Bounding box coordinates
>>

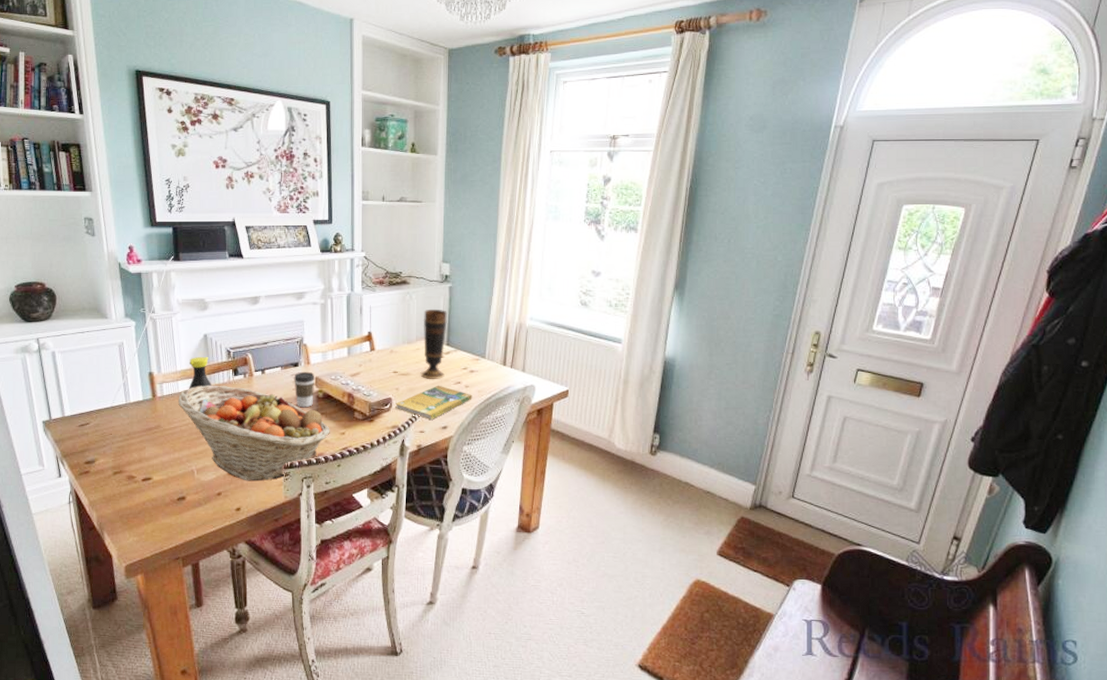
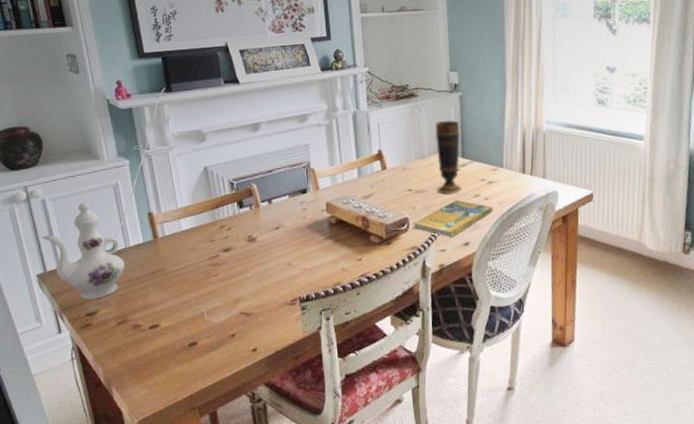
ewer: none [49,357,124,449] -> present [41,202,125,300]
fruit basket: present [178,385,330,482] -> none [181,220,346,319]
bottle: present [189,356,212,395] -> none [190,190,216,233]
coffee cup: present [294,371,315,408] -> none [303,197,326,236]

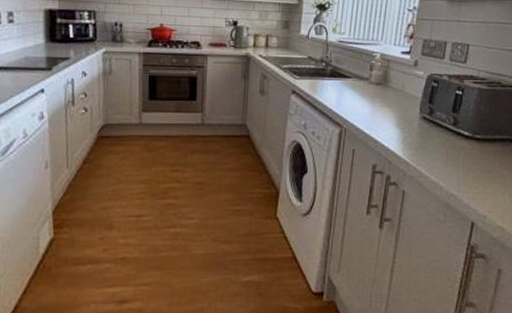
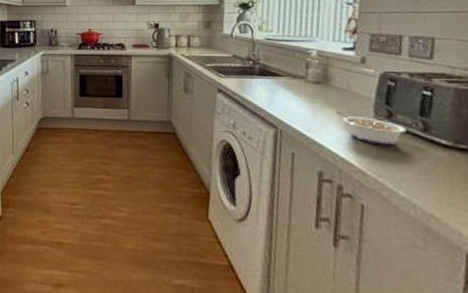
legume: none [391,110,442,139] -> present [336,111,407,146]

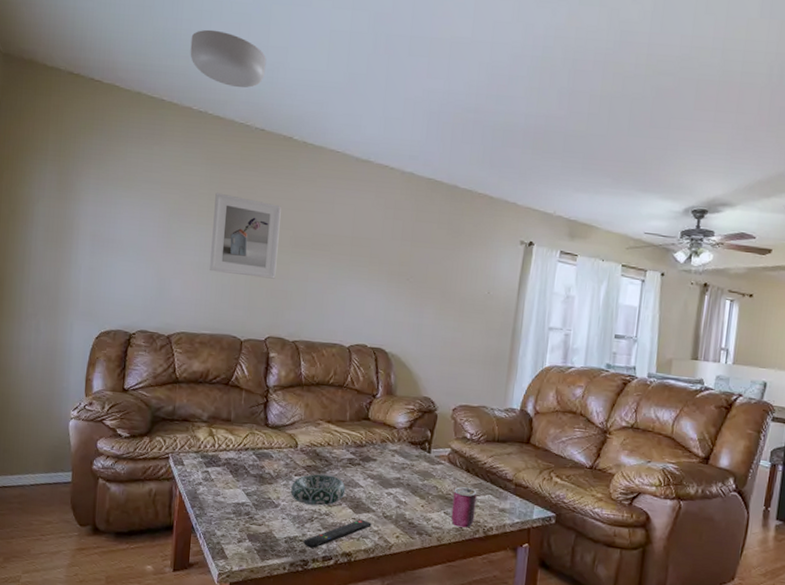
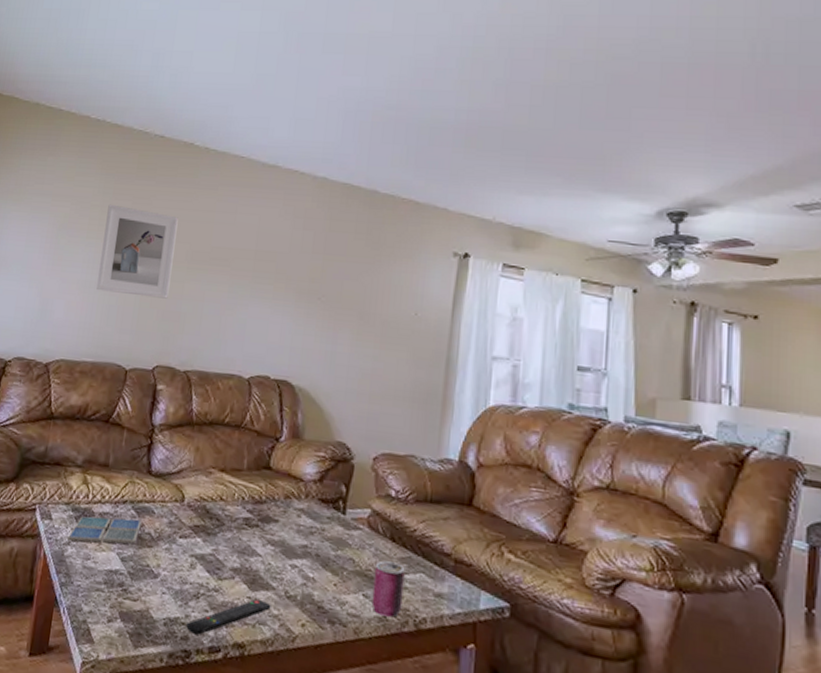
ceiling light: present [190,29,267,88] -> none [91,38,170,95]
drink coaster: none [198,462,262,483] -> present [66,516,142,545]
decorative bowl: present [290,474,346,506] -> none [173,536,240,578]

<<

### Required work
Print every entry above verbatim but drop the images.

### Solution for this problem
ewer: none [49,357,124,449] -> present [41,202,125,300]
fruit basket: present [178,385,330,482] -> none [181,220,346,319]
bottle: present [189,356,212,395] -> none [190,190,216,233]
coffee cup: present [294,371,315,408] -> none [303,197,326,236]

legume: none [391,110,442,139] -> present [336,111,407,146]

ceiling light: present [190,29,267,88] -> none [91,38,170,95]
drink coaster: none [198,462,262,483] -> present [66,516,142,545]
decorative bowl: present [290,474,346,506] -> none [173,536,240,578]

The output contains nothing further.